First off, Stephen King is currently my favorite author, my favorite book being'Salem's Lot, and this is not only his longest singular work (his longest work is the Dark Tower series, of which I have read the first three out of seven) - it is the longest book I have read to date. According to Yahoo! Answers, it consists of 464,218 words. Both editions I read from (one was rain-soaked and I bought an older copy) had 1,141 pages. It is an awesome epic novel and I recommend it to the epic fantasy and/or horror fan.

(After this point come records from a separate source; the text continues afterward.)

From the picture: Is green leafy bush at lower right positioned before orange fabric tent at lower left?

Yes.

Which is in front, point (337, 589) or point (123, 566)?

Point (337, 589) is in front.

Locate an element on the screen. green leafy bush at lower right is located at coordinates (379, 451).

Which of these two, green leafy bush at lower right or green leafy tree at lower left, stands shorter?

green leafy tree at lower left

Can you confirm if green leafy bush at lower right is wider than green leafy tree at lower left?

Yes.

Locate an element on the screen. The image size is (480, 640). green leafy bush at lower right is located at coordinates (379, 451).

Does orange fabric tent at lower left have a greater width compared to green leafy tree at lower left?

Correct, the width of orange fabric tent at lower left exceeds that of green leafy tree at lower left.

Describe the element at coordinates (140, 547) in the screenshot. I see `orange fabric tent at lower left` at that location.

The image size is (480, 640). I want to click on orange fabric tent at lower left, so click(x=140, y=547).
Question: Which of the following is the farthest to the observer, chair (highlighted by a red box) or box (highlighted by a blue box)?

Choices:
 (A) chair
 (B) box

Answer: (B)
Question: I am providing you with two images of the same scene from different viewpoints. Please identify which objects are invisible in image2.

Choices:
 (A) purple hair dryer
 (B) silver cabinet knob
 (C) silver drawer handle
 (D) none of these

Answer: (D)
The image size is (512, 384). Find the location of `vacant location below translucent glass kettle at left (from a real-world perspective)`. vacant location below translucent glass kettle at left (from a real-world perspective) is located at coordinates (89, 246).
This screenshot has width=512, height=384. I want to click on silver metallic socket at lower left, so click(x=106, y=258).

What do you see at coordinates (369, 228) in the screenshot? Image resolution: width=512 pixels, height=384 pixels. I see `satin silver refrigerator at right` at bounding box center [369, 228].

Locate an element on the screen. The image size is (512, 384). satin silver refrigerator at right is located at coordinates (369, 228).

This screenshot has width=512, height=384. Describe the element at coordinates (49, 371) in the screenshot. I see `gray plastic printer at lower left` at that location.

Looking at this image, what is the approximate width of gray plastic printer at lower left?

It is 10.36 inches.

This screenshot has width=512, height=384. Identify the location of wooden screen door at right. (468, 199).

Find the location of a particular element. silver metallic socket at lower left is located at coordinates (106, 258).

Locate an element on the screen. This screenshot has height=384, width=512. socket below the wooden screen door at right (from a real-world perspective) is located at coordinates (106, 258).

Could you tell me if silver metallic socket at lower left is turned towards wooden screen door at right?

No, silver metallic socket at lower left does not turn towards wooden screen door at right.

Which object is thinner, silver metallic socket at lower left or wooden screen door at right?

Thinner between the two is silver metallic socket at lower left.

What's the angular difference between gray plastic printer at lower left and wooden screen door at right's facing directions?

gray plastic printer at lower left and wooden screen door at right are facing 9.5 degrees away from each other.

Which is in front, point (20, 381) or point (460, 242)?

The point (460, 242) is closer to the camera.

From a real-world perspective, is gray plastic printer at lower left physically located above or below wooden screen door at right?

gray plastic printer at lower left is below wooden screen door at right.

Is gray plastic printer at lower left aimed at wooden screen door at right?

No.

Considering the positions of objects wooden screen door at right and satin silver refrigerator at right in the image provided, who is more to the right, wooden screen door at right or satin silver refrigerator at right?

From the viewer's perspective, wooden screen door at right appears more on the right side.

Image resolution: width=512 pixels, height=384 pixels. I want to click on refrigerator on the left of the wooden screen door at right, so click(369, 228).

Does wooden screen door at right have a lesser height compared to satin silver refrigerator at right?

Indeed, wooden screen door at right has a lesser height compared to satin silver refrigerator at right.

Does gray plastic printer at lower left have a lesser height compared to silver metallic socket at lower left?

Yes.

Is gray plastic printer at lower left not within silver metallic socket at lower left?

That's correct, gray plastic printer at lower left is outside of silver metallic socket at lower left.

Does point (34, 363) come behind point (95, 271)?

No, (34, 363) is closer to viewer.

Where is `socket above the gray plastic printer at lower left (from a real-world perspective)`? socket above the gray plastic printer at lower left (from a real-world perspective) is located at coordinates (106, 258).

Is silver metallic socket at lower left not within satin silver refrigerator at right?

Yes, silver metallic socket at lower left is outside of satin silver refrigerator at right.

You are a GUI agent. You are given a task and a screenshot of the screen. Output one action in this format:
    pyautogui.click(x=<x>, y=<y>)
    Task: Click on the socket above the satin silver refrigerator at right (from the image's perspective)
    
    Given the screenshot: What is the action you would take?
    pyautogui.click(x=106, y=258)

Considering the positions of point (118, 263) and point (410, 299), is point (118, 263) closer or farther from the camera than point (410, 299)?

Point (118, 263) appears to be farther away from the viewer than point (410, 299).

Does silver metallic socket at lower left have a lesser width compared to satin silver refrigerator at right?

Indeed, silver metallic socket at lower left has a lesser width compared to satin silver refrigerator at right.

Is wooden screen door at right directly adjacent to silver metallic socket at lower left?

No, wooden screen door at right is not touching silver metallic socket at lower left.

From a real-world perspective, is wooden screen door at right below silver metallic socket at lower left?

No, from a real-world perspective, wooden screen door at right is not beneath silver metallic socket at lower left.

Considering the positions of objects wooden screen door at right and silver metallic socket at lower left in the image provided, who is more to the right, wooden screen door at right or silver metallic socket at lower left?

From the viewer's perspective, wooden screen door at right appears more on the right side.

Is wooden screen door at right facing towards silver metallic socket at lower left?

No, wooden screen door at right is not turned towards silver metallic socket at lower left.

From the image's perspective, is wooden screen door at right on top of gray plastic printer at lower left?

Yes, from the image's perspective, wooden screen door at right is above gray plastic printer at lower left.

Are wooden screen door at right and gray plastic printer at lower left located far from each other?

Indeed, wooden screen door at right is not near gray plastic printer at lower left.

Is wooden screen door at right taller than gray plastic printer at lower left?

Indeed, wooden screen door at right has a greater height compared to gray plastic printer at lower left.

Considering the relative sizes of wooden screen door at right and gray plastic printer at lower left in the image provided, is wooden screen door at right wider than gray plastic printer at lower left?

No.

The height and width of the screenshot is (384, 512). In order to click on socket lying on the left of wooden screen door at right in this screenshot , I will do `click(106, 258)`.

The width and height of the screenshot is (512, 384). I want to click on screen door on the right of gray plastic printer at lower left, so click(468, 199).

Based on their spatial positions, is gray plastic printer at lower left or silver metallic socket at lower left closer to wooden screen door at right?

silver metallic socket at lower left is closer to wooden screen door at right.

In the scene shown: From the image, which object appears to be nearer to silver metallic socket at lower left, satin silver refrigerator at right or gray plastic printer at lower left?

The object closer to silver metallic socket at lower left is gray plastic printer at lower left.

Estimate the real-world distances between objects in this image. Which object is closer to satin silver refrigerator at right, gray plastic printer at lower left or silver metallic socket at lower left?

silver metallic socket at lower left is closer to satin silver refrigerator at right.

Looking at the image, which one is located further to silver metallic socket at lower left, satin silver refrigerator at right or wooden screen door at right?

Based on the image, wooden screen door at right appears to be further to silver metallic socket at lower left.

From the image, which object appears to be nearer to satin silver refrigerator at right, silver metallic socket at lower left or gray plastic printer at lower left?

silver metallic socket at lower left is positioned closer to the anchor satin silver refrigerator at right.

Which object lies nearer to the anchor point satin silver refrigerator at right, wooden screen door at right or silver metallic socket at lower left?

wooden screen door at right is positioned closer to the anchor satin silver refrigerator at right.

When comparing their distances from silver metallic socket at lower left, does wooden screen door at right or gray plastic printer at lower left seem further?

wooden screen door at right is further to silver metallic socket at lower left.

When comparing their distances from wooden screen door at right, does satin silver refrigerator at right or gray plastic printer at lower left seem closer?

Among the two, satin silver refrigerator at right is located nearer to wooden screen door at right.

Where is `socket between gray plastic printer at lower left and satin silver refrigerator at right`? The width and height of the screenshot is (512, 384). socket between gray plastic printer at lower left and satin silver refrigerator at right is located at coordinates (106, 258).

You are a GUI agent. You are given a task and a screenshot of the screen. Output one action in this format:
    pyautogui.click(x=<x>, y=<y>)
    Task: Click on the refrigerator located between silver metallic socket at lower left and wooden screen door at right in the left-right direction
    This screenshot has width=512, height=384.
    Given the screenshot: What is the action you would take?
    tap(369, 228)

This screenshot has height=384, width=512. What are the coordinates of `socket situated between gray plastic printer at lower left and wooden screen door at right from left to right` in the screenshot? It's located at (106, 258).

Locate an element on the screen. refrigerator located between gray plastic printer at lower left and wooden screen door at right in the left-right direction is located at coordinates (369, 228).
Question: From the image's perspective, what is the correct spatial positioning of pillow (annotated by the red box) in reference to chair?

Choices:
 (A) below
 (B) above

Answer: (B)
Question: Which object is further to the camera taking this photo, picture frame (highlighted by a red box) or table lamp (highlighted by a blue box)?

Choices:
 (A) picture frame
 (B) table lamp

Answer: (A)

After a deadly plague released by a government mistake sweeps across the world and wipes out ninety-something percent of the population, those who survived take two sides: the good guys flock to 108-year-old Mother Abagail in Colorado and the bad guys run to Las Vegas to Randall Flagg, a demon or devil of some sort who appears human but can both shape-shift and project his soul into animals. He gives off an aura of extreme, cold terror to Abagail's people, and eventually a few brave men decide to journey from Boulder, Colorado, to Vegas on foot to confront the dark man, as Flagg is often called...for the ultimate stand.
I really loved this book, but the climax, shall we say, was a bit of a deus ex machina. Meaning "God of the Machine." I don't want to give too much away, but I will say that God quite literally had a hand in things, where he could have helped the entire time. That is the same problem I had with C.S. Lewis and his Narnia books, which I need to read the rest of still: God reaches in and fixes things. The movie Avatar (the James Cameron one with blue people, not The Last Airbender) did this too: "Jake! Eywa heard you!!!"
But other than that, the writing was quite good. I was never quite sure who the main character was, but I don't think there really was one: Star Wars does that too. More of an "overall epic story" thing.